Subgroups of $A_5$ have order at most $12$?

Question

How does one prove that any proper subgroup of $A_5$ has order at most $12$?

I have seen that there are $24$ $5$-cycles and $20$ $3$-cycles. What do the other members of $A_5$ look like?

Answer 1

Zach's comment gives a good hint for the canonical solution.

The cycle structure of a non-trivial element of $A_5$ is either $5$, $3$, or $2$-$2$. If you've got a $5$-cycle $a$ multiplied by a $3$-cycle $b$ for which $ab$ is a $5$-cycle, then $ab^2$ will be of type $2$-$2$ and thus have order $2$, so there can be no subgroup of order $15$. For a subgroup $H$ of order $20$, note first no $4$-cycles exist in $A_5$, so a Sylow $2$-subgroup $H_2\in \operatorname{Syl}_2(H)$ must be a Klein $V$ group. Then a Sylow $5$-subgroup $H_5\in\operatorname{Syl}_5(H)$ is not normal in $H$, as this would require that $H_2$ embed into $\operatorname{Aut}(H_5)\cong \mathbb{Z}_4$. But noting that $n_5$ should divide $[H:H_5] = 4$ and $n_5\equiv 1\pmod 5$ we see by Sylow's theorem that $H_5$ should be normal in $H$, so this is a contradiction.

Here's a fun alternative proof. The only (proper) divisors of $|A_5|=60=2^2\cdot 3\cdot 5$ greater than $12$ are $15=3\cdot 5, 20=2^2\cdot 5,$ and $30=2\cdot 3 \cdot 5$. Any subgroup of index $2$ is necessarily normal, and groups whose order is the product of three primes are solvable, so since $A_5$ is not solvable so it may not contain a subgroup of order $30$. If $H$ is a subgroup of order $15$, then $H$ is cyclic, but an easy computation shows that in $A_5$ elements of order $5$ and elements of order $3$ do not commute. Therefore it remains to be shown that $A_5$ can't have a subgroup of order $20$.

Now, notice that $A_5$ does have a subgroup $K$ of order $12$ - in particular, $K$ is an isomorphic copy of $A_4$. Suppose that there exists a $J\leqslant A_5$ of order $20$ and notice that $[A_5:J]$ and $[A_5:K]$ are coprime.

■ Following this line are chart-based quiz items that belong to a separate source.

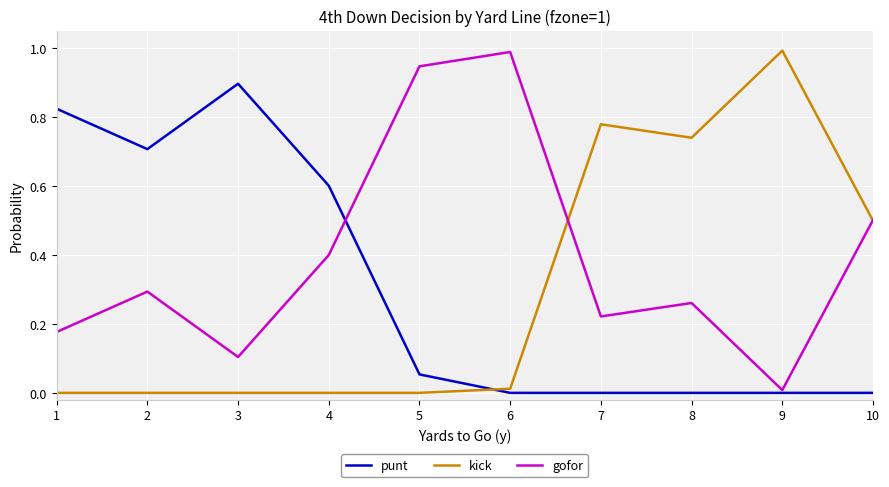

Is this an area chart (filled region under the line)?

No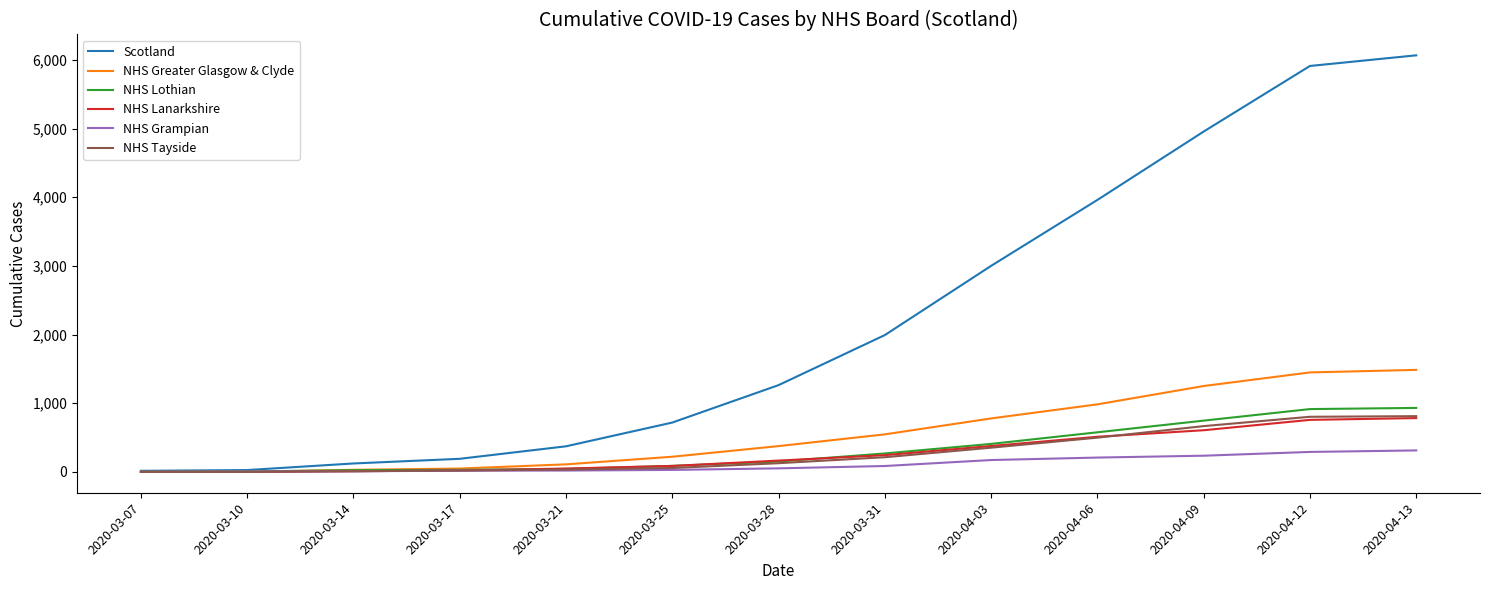

What is the sum of the NHS Grampian values at 2020-04-13 and 2020-03-14?

322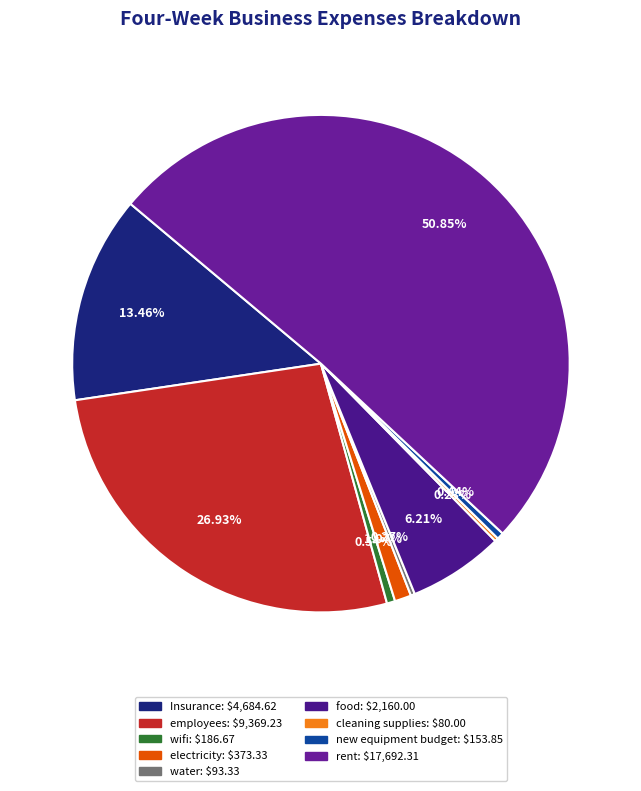

To the nearest percent, what percentage of the pie is employees?

27%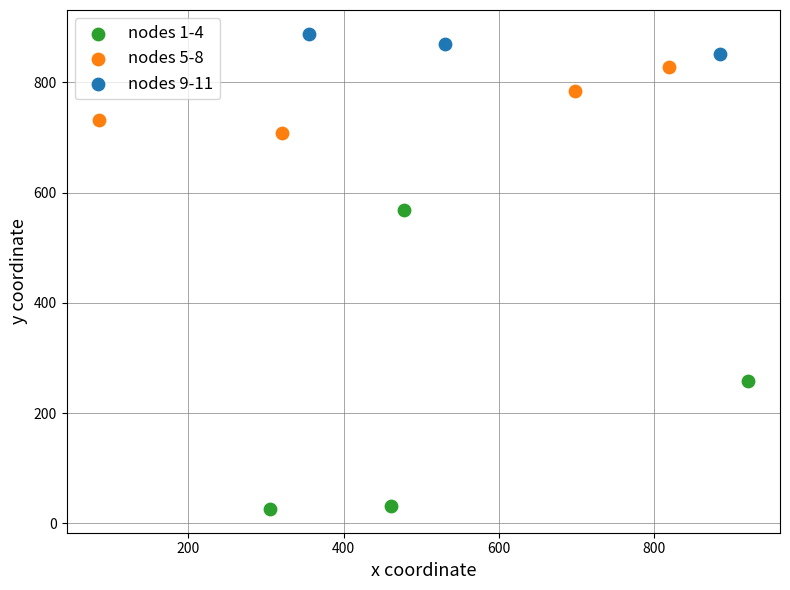

Which series contains the lowest Y value?

nodes 1-4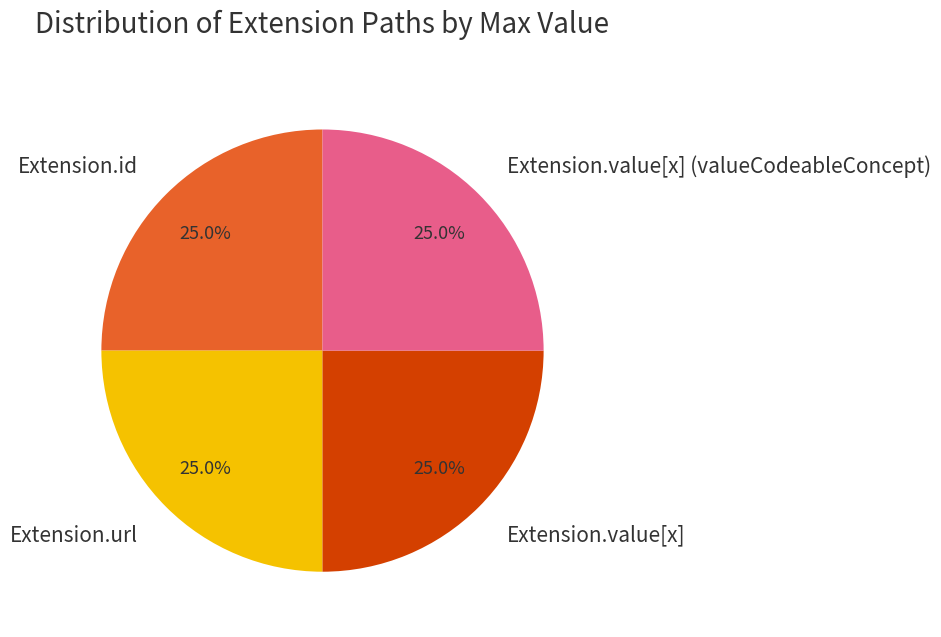

What is the ratio of the value at Extension.url to the value at Extension.value[x] (valueCodeableConcept)?

1.0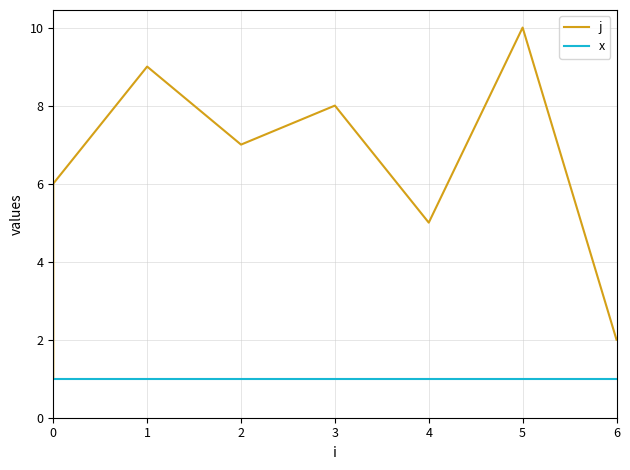

The value of x at 2 is 1. True or false?

True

Then $A_5=JK$ and $[J:J\cap K]=[A_5:K]$. So $|J\cap K|=4$. Thus $J\cap K\in\operatorname{Syl}_2(J)\cap\operatorname{Syl}_2(K)$. We observe that any $H_3\in\operatorname{Syl}_3(K)$ normalizes $J \cap K$, and in particular, $H_3$ acts fixed point freely on $J \cap K$. We see that the Sylow $5$-subgroup $H_5$ of $J$ must normal in $J$, so $J\cap K$ acts nontrivially on $H_5$. It follows that $H_3$ acts faithfully on $H_5$, but this is impossible since $\operatorname{Aut}(H_5)$ has order $4$. This completes the proof.